For full-fledged members of the brotherhood and sisterhood of boudin, no trip is too long if, at its end, can be found authentic examples of the legendary Cajun pork-and-rice sausage. That's why some don't think twice about traveling through the piny woods and across the border into Louisiana to find the good stuff. But the journey is unnecessary; great boudin is available right here in the Bayou City.

Long a secret of the boudin underground, the sausage made daily at Jim's Market in southeast Houston is considered by boudin connoisseurs to be the city's finest, and the equal of most anything to be found in those areas where the Napoleonic Code still holds sway. The source of this boudin beneficence is the market's butcher, Johnny Washington, a native of Alexandria, Louisiana, who has been making and selling his boudin literally by the ton for the past 18 years.

It was Washington's grandmother who taught him the secrets of good sausage, though Washington admits that since coming to Houston he's changed the family recipe a bit. Not that he's ready to reveal any secrets. "I have my own recipe that don't anybody know about," he says cryptically.

Still, you don't have to know how to make it to have a good idea of how to enjoy it. Washington's boudin is dense and flavorful, packed with rice, ground pork butt, fresh parsley, onion, garlic and four different kinds of pepper. Stuffed into natural pork casings that Washington describes as a little more expensive but "tender to the bite," the sausage comes in two speeds: mild and hot, the latter being colored reddish orange from the abundance of hot pepper.

Located four blocks east of Cullen Boulevard on Yellowstone, Jim's Market sits in a desperately poor but still lively neighborhood. Customers, though, come from all over Houston as well as from out of town to buy Washington's packets of spiced pork. Roadside vendors purchase it in bulk to sell from their trucks in San Antonio, Austin and Corpus Christi, and it's shipped as far away as Tennessee and California. It can also be found served in local soul food and barbecue restaurants, perhaps most notably at Martha's Kitchen at 322 South Jensen Drive, where the sausage is served smoked.
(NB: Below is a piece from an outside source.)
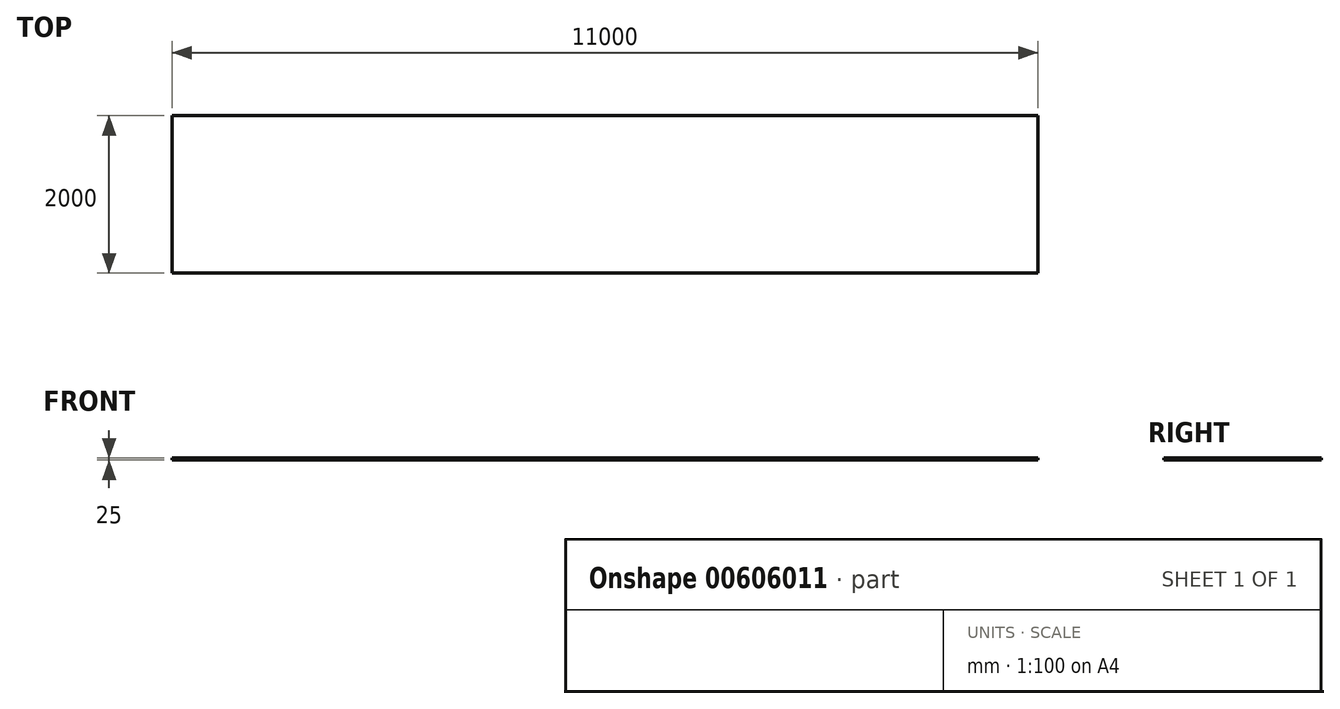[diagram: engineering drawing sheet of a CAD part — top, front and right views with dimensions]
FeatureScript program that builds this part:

The large, heavy links of boudin sell for $1.99 a pound and are meals in themselves; already cooked, they require only heating in a microwave or oven. Washington warns against warming the sausage in water. "It ruins it," he says. Jim's Market will also sell you the sausage heated and ready to eat, though you'd better not dawdle in getting there: by early afternoon, the day's supply of boudin is generally all gone.